Aim of the task
Reproduce everything from the start of the data down to the line containing "genus: Rhynchospora", swapping each "common name" for "vernacular name" and keeping all else unchanged.

Dataset content
>>>>>
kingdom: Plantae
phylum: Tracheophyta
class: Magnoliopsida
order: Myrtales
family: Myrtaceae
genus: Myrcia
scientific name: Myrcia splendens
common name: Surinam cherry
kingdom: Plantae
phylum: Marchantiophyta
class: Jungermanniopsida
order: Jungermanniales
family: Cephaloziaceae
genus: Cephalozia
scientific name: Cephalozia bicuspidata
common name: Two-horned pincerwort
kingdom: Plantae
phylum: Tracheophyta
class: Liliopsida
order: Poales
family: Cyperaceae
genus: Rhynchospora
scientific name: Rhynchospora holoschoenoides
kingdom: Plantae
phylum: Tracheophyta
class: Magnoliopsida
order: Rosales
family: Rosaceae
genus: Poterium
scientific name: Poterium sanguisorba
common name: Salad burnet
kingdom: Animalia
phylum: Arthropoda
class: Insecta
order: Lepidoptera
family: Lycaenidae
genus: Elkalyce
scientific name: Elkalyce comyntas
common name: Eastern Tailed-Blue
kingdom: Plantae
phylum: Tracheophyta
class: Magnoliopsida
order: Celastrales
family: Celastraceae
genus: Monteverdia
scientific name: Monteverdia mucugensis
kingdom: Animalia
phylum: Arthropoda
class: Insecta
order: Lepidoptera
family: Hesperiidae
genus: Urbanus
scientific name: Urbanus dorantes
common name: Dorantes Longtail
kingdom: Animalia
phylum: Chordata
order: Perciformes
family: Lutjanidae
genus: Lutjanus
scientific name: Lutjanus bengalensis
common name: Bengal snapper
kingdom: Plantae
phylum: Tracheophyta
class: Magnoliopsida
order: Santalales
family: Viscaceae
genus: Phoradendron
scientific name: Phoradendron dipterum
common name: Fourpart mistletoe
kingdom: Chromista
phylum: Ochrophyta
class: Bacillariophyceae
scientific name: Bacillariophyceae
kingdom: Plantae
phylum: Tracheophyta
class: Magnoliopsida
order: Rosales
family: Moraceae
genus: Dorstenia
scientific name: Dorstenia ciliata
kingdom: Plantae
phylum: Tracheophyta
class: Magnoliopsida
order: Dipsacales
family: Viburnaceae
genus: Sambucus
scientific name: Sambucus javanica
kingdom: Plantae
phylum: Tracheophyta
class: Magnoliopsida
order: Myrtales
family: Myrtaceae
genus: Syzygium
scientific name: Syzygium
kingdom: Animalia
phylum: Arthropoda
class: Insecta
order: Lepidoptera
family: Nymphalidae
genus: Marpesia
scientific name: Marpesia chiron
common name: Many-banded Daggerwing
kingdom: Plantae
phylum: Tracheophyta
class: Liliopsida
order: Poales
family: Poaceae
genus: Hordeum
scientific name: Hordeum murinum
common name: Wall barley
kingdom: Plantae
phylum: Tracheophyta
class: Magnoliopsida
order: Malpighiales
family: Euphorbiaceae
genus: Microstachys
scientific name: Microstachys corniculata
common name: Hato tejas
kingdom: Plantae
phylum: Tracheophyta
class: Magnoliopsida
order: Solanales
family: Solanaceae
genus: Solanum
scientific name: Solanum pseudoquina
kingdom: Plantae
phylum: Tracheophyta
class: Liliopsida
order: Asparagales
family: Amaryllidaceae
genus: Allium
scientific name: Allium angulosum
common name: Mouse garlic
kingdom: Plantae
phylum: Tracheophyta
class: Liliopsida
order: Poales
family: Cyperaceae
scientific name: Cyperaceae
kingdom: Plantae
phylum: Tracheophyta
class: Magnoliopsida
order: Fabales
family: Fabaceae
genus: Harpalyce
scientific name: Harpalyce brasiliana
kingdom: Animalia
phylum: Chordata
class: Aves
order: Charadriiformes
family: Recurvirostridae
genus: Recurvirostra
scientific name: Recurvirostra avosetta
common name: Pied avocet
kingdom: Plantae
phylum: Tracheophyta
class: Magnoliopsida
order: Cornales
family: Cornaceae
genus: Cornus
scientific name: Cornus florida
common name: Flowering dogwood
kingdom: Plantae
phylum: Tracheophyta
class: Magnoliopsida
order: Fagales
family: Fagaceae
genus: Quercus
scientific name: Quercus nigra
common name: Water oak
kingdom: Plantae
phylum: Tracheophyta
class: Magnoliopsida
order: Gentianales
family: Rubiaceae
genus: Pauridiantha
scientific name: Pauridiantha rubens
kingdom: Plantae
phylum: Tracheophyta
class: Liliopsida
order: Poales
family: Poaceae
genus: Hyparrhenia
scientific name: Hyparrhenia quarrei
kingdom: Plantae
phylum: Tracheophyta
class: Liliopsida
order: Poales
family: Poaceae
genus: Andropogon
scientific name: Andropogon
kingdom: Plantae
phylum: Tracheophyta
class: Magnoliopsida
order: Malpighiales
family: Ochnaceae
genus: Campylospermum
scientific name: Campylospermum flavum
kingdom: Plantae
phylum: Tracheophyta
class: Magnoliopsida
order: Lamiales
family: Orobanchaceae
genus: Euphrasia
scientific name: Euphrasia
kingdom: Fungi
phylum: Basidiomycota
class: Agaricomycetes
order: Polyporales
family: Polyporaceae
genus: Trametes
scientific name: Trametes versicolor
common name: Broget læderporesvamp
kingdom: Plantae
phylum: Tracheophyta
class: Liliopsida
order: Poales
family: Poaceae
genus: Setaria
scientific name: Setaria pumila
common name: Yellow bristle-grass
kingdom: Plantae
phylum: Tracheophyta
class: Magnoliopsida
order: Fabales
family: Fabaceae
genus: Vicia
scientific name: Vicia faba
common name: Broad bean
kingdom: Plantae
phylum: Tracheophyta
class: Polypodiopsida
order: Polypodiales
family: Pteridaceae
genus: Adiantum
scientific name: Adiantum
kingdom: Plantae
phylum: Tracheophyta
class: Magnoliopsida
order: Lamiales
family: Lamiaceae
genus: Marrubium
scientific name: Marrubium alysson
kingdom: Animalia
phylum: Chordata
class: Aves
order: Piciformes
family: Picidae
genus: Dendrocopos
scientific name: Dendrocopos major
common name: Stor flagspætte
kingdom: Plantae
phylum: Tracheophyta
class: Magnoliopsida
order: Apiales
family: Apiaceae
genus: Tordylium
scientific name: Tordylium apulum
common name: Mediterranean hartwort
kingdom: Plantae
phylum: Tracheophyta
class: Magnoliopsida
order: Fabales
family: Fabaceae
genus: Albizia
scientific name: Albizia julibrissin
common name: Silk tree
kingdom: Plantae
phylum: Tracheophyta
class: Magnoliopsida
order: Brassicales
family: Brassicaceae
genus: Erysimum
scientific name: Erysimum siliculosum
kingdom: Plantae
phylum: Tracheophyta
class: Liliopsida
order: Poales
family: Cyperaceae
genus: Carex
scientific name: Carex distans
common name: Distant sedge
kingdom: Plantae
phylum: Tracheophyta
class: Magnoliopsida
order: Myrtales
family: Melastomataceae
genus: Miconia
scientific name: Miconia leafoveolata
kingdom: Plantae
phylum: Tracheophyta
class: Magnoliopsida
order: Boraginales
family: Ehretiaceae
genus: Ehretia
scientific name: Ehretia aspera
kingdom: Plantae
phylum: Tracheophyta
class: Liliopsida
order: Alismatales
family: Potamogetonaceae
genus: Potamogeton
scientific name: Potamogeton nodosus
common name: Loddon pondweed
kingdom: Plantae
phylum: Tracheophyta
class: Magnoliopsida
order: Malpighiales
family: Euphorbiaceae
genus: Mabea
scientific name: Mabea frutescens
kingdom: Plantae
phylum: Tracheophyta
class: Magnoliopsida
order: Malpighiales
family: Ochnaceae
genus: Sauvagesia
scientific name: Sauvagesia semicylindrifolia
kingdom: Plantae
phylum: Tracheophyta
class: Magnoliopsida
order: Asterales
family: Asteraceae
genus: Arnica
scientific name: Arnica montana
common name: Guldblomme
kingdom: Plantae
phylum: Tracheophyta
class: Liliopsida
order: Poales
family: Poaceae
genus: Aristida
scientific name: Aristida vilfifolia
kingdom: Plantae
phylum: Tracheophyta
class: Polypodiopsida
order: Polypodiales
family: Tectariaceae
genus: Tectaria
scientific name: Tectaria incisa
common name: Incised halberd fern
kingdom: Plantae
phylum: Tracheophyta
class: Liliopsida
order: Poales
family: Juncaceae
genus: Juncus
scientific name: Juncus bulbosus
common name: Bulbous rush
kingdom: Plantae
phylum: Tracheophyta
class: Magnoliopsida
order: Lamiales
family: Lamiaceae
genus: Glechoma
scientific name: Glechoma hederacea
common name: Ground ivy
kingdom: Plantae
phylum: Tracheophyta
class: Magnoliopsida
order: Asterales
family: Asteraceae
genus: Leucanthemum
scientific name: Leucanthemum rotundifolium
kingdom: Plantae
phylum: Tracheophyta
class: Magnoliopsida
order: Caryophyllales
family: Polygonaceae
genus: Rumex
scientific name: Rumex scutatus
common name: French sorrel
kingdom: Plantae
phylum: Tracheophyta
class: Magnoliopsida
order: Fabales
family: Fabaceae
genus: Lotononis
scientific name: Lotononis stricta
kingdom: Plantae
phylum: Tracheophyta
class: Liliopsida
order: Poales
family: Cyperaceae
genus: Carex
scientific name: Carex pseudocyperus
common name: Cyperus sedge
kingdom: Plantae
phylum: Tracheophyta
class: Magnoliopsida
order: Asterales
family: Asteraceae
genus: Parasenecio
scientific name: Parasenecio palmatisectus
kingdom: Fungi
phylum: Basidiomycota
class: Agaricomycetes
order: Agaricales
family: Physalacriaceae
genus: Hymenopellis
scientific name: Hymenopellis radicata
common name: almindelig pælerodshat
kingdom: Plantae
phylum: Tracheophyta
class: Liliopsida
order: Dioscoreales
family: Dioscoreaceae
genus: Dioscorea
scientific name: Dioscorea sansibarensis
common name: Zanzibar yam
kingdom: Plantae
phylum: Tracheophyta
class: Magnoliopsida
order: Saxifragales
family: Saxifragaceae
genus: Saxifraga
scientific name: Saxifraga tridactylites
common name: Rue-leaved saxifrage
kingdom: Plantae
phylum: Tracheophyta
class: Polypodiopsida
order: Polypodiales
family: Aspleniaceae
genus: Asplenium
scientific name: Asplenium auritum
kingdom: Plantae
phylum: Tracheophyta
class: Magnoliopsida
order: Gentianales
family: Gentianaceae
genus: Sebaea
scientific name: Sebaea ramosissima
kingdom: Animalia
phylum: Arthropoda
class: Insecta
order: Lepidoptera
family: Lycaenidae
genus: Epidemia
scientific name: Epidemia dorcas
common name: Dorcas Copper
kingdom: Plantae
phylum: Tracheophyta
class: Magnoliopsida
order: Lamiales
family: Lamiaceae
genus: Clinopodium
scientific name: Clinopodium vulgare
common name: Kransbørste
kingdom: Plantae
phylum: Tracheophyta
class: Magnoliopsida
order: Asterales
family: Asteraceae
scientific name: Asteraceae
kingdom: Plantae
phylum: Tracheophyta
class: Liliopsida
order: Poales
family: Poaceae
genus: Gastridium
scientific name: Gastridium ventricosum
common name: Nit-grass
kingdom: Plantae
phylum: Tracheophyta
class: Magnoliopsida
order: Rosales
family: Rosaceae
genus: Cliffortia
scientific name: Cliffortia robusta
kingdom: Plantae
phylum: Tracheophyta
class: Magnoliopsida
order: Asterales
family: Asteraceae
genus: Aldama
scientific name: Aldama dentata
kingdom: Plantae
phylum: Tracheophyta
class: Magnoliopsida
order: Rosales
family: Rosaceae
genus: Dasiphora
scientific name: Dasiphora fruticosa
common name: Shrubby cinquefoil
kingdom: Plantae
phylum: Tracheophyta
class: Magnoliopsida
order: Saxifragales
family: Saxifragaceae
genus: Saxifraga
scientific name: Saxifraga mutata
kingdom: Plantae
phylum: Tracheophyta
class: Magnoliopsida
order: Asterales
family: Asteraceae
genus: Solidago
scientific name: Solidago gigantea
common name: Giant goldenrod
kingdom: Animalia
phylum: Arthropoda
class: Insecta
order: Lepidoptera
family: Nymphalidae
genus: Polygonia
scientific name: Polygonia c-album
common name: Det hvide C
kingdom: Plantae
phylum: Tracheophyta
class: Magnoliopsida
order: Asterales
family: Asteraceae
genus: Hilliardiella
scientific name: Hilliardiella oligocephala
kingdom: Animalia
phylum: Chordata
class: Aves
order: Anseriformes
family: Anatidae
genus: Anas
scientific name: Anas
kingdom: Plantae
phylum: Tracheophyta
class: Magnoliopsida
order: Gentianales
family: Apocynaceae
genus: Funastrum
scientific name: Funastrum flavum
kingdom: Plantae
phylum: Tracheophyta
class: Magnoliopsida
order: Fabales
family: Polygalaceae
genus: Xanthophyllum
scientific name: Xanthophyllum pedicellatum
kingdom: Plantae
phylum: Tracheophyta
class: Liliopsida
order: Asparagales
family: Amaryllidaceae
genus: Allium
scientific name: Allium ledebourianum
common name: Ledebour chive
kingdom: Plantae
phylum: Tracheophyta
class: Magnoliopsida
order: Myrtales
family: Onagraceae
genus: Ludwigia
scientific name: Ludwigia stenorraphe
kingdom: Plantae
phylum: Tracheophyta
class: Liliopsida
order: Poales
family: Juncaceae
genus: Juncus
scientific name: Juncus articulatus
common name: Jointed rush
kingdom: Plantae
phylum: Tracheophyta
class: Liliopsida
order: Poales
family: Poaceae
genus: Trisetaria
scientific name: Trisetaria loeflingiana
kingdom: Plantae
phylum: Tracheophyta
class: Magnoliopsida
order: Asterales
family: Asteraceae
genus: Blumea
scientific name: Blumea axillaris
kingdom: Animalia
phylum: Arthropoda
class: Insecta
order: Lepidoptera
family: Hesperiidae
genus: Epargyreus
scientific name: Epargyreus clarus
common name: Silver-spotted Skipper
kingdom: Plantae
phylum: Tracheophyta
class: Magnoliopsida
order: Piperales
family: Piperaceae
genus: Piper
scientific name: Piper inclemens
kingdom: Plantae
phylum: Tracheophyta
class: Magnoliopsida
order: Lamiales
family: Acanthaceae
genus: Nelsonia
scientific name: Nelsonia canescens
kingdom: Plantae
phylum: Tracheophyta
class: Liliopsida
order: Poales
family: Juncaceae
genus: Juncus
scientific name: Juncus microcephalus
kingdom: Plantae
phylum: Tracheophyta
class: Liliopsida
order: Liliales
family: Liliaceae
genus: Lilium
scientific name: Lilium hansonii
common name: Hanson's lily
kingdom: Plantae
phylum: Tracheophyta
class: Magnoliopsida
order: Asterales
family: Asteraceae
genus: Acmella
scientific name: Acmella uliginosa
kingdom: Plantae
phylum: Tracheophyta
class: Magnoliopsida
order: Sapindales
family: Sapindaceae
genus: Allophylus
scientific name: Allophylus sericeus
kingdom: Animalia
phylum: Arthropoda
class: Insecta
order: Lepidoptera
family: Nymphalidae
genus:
<<<<<
Correct result
kingdom: Plantae
phylum: Tracheophyta
class: Magnoliopsida
order: Myrtales
family: Myrtaceae
genus: Myrcia
scientific name: Myrcia splendens
vernacular name: Surinam cherry
kingdom: Plantae
phylum: Marchantiophyta
class: Jungermanniopsida
order: Jungermanniales
family: Cephaloziaceae
genus: Cephalozia
scientific name: Cephalozia bicuspidata
vernacular name: Two-horned pincerwort
kingdom: Plantae
phylum: Tracheophyta
class: Liliopsida
order: Poales
family: Cyperaceae
genus: Rhynchospora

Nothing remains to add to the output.